I need help with these problems

1. a 1kg brick fall off a 3m wall onto a man's foot. How long does the brick take to fall. What is the Kenetic Energy of the brick relative to his foot.

It's been years since I have studied Physics but I'll
work with the equations and you can substitute values into them.

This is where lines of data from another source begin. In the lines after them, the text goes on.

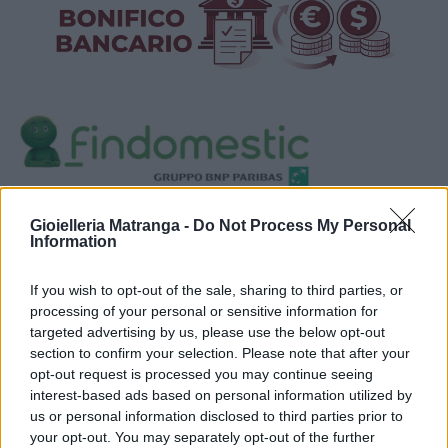
Visualizza proposte di finanziamento
Gioielleria Matranga -
Do Not Process My Personal
Information
Politiche dei prezzi online
Caratteristiche Prodotto
If you wish to opt-out of the sale, sharing to third parties, or
iRef:
120
processing of your personal or sensitive information for
targeted advertising by us, please use the below opt-out
section to confirm your selection. Please note that after your
Google
opt-out request is processed you may continue seeing
interest-based ads based on personal information utilized by
4.8
us or personal information disclosed to third parties prior to
your opt-out. You may separately opt-out of the further
Basato su 408 reviews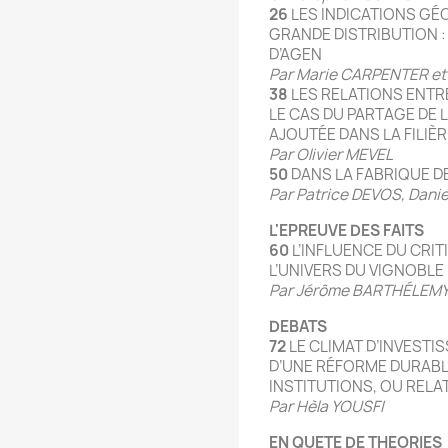
26
LES INDICATIONS GÉ
GRANDE DISTRIBUTION 
D’AGEN
Par Marie CARPENTER et
38
LES RELATIONS ENTRE
LE CAS DU PARTAGE DE 
AJOUTÉE DANS LA FILIÈR
Par Olivier MEVEL
50
DANS LA FABRIQUE D
Par Patrice DEVOS, Danie
L'EPREUVE DES FAITS
60
L’INFLUENCE DU CRI
L’UNIVERS DU VIGNOBLE
Par Jérôme BARTHÉLEM
DEBATS
72
LE CLIMAT D’INVESTI
D’UNE RÉFORME DURABL
INSTITUTIONS, OU RELA
Par Hèla YOUSFI
EN QUETE DE THEORIES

Let s be distance brick falls,m the mass of the brick, g be acceleration due to gravity, t be time of fall, v be velocity of brick.

s = (1/2)g t^2

Solve for t

t = sqrt((2s)/g)

v = gt

= sqrt(2 g s)

Kinetic Energy is given by

(1/2) m v^2

= m g s

g is 32 ft/sec^2 in English system of measurement
but you are using metric. I forget what g is in the
metric system but it should be listed in your physics
textbook.

In summary: To find the time it takes for the brick to fall, use the equation

t = sqrt((2s)/g)

The brick's Kinetic Energy is given by m g s

Using SI (or english system)

"_" - subscript

E_p = mgh = (1kg)(9.8m/s^2)(3m) = 29.4J


For the time:

d = v_i * t +(0.5)at^2

since v_i or v_initial = 0m/s

d = (0.5)at^2

rearrange to solve for t:

sqrt( d / (0.5)g) = sqrt( 3m / (0.5)(9.8m/s^2)) = 0.6s

look as the body falls from rest therefore its initial kinetic energy is zero... therefore it must hve only the potential energy... potential energy
=mgh
=30*9.8*1
=294J
thus t the lowermost point kinetic energy is equal to the potential energy lost... tus k.e=294J

The wall is 3m... but yes E_k = E_p